Rechtbank Arnhem
Sector bestuursrecht
Registratienummer: AWB 03/1659
ingevolge artikel 8:77 van de Algemene wet bestuursrecht (Awb) in het geding tussen:
[X], eiser,
wonende te [woonplaats], vertegenwoordigd door mr. J.H. Hartman,
het college van burgemeester en wethouders van de gemeente Maasdriel, verweerder,
[vergunninghouder], vergunninghouder, partij ex artikel 8:26 van de Awb,
te [woonplaats].
1. Aanduiding bestreden besluit
Besluit van verweerder van 18 juni 2003, verzonden 20 juni 2003.
Bij besluit van 25 februari 2003 heeft verweerder aan [vergunninghouder] bouwvergunning verleend, onder gelijktijdige verlening van een ontheffing van artikel 2.5.17, eerste lid, van de Bouwverordening 1999 en een vrijstelling ingevolge artikel 19, derde lid, van de Wet op de Ruimtelijke Ordening (verder: WRO) juncto artikel 20 van het Besluit op de ruimtelijke ordening 1985 (verder: Bro), voor het oprichten van een berging/carport op het perceel, [A], plaatselijk bekend [adres].
Bij het in rubriek 1 aangeduide besluit heeft verweerder het daartegen ingediende bezwaar ongegrond verklaard en het eerder genoemde besluit gehandhaafd.
Tegen dit besluit is namens eiser (tijdig) beroep ingesteld en door verweerder is een verweerschrift ingediend. Naar deze en de overige door partijen ingebrachte stukken wordt hier kortheidshalve verwezen.
Bij schrijven van 25 augustus 2003 heeft [vergunninghouder] zich gesteld als partij in het geding.

○ ○ ○ ○

Waarvoor kreeg de vergunninghouder volgens de leestekst een bouwvergunning? De gegevens die nu komen staan los van de leestekst.

Opgeslagen gegevens

○ ○ ○ ○

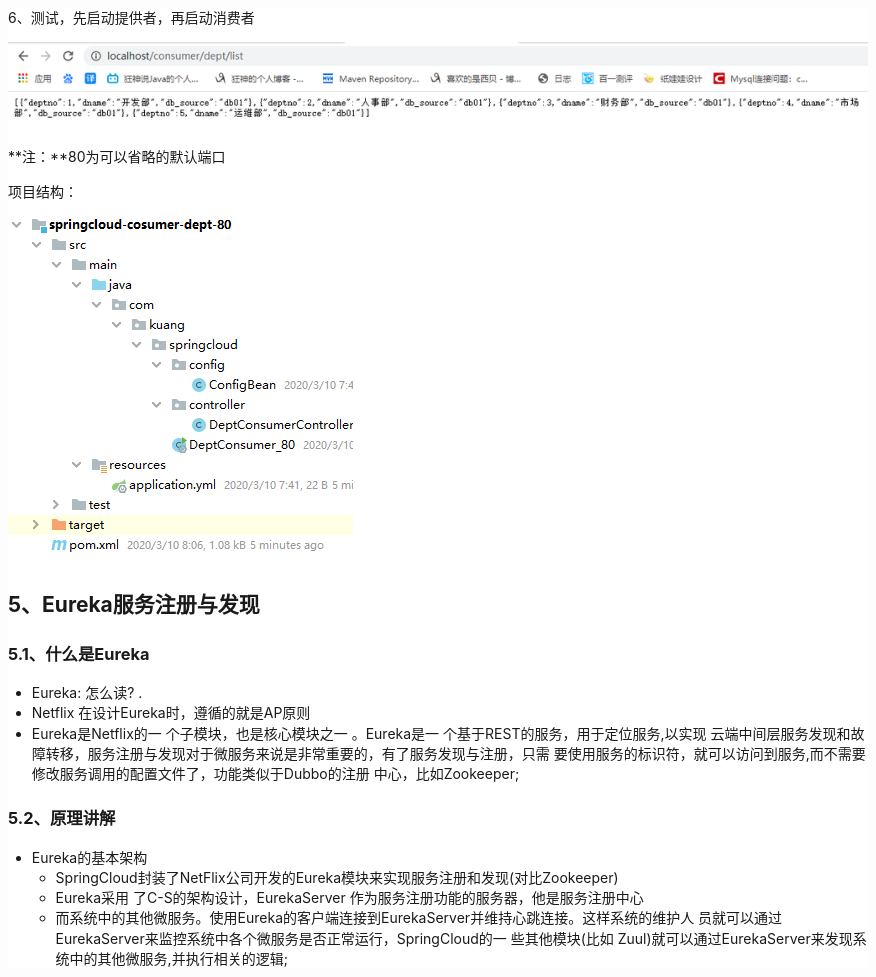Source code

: 6、测试，先启动提供者，再启动消费者

![img](img/1905053-20200402084212397-542913018.png)

**注：**80为可以省略的默认端口

项目结构：

![img](img/1905053-20200402084232587-1151086980.png)

## 5、Eureka服务注册与发现

### 5.1、什么是Eureka

- Eureka: 怎么读? .
- Netflix 在设计Eureka时，遵循的就是AP原则
- Eureka是Netflix的一 个子模块，也是核心模块之一 。Eureka是一 个基于REST的服务，用于定位服务,以实现
  云端中间层服务发现和故障转移，服务注册与发现对于微服务来说是非常重要的，有了服务发现与注册，只需
  要使用服务的标识符，就可以访问到服务,而不需要修改服务调用的配置文件了，功能类似于Dubbo的注册
  中心，比如Zookeeper;

### 5.2、原理讲解

- Eureka的基本架构
  - SpringCloud封装了NetFlix公司开发的Eureka模块来实现服务注册和发现(对比Zookeeper)
  - Eureka采用 了C-S的架构设计，EurekaServer 作为服务注册功能的服务器，他是服务注册中心
  - 而系统中的其他微服务。使用Eureka的客户端连接到EurekaServer并维持心跳连接。这样系统的维护人
    员就可以通过EurekaServer来监控系统中各个微服务是否正常运行，SpringCloud的一 些其他模块(比如
    Zuul)就可以通过EurekaServer来发现系统中的其他微服务,并执行相关的逻辑;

○ ○ ○ ○

RESULTAAT: Voor het oprichten van een berging/carport op het perceel.